思いっきり苦い表情を浮かべる俺を運びながら、眼鏡の向こうの目を細めて、にこにこと話しかけてくる。
「なんだよ誰だよ早く放せよ」
「やだ本当につんつんしてる。威勢がよくて可愛いじゃない。こんな子うちにいたなんて嘘みたい。早く教えてくれればよかったのに」
「うそだろ……」
思いっきりにらんだのに、怯みもしないどころか、きゃっきゃと喜んでいる。なんだこれ。どうすりゃいいんだ。
俺の合意なんて求めてない。つか、そもそも話が通じる気がしない。
「協力ありがとう。私たちも卒業単位かかってるから、本気で仕立てるわよ」
どうでもいいんだよそんなことは!
魔術制御を究めた七回生が、新入生歓迎会の夜の部、通称ダンスパーティーの衣装制作に注ぐ情熱は、並大抵のものではない。場合によっては成績評価にさえ繋がる。

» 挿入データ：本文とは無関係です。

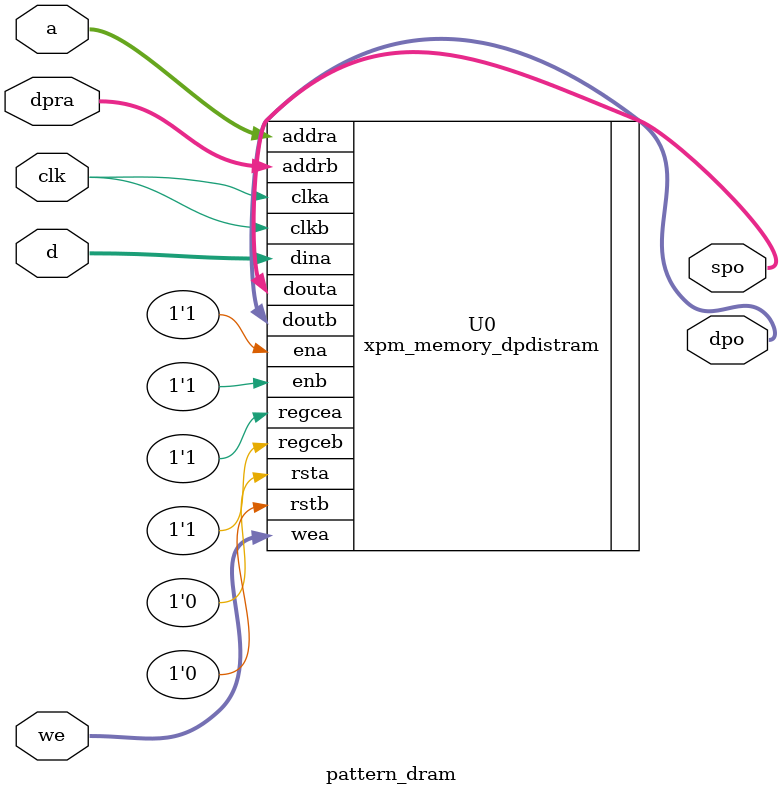
<source format=sv>
/*
	This Source Code Form is subject to the terms of the Mozilla Public
	License, v. 2.0. If a copy of the MPL was not distributed with this
	file, You can obtain one at https://mozilla.org/MPL/2.0/.
*/

module pattern_dram #(parameter axi_width = 32)
(
	input logic clk,

	input logic [7-$clog2(axi_width/8):0] a,
	input logic [axi_width-1:0] d,
	output logic [axi_width-1:0] spo,
	input logic [(axi_width/8)-1:0] we,

	input logic [7-$clog2(axi_width/8):0] dpra,
	output logic [axi_width-1:0] dpo
);
	xpm_memory_dpdistram
	#(
		.ADDR_WIDTH_A(8 - $clog2(axi_width/8)),
		.ADDR_WIDTH_B(8 - $clog2(axi_width/8)),
		.BYTE_WRITE_WIDTH_A(8),
		.CLOCKING_MODE("common_clock"),
		.MEMORY_INIT_FILE("none"),
		.MEMORY_INIT_PARAM("0"),
		.MEMORY_OPTIMIZATION("true"),
		.MEMORY_SIZE(2048),
		.MESSAGE_CONTROL(0),
		.READ_DATA_WIDTH_A(axi_width),
		.READ_DATA_WIDTH_B(axi_width),
		.READ_LATENCY_A(1),
		.READ_LATENCY_B(0),
		.READ_RESET_VALUE_A("0"),
		.READ_RESET_VALUE_B("0"),
		.RST_MODE_A("SYNC"),
		.RST_MODE_B("SYNC"),
		.USE_EMBEDDED_CONSTRAINT(0),
		.USE_MEM_INIT(0),
		.WRITE_DATA_WIDTH_A(axi_width)
	)
	U0
	(
		.clka(clk),
		.clkb(clk),

		.rsta(1'b0),
		.rstb(1'b0),

		.addra(a),
		.dina(d),
		.douta(spo),
		.wea(we),

		.addrb(dpra),
		.doutb(dpo),

		.ena(1'b1),
		.enb(1'b1),

		.regcea(1'b1),
		.regceb(1'b1)
	);
endmodule

</source>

毎年毎年、この時期はレナがよってたかって玩具にされるのを見てきた。
その当事者に、まさか俺がなろうとは。
六回生の首席というだけでも悪目立ちするのに、衆目のある場所でレナとペアを組むことを宣言してしまったようなものだから、噂が噂を呼び、まだモデルという名の着せ替え人形を決めかねていた上級生の制作意欲に火をつけてしまった。
あの日の俺はどうかしていた。出席する気自体さらさらなかったのに、なんでこんなことになってんだか、まったくもって意味が分からない。
「名乗り忘れたわね、私ベッカ。レベッカ=バートン。研究コースの七回生よ。魔術縫製の実技成績は学内でもトップクラスなんだから」
よろしく、と言うか言わないか、勝手に名乗って勝手に話を進める女性、ベッカは、そのままの勢いで流れるように畳みかけてきた。
「あなたの髪色、ほんと珍しいわね。飾りがいあるわー。いい素材が見つかってよかった。ウィルは全然好きにさせてくれないし、イーリアスはイメージ固定されてて創作意欲刺激されなかったのよ。あ、ねえちょっと切っちゃダメ?」
ああ、くそ、薄々察してたけど、やっぱりウィルの縁者かよ。
もはや口をはさむ気力もなく、俺はぐったりとうなだれたのだった。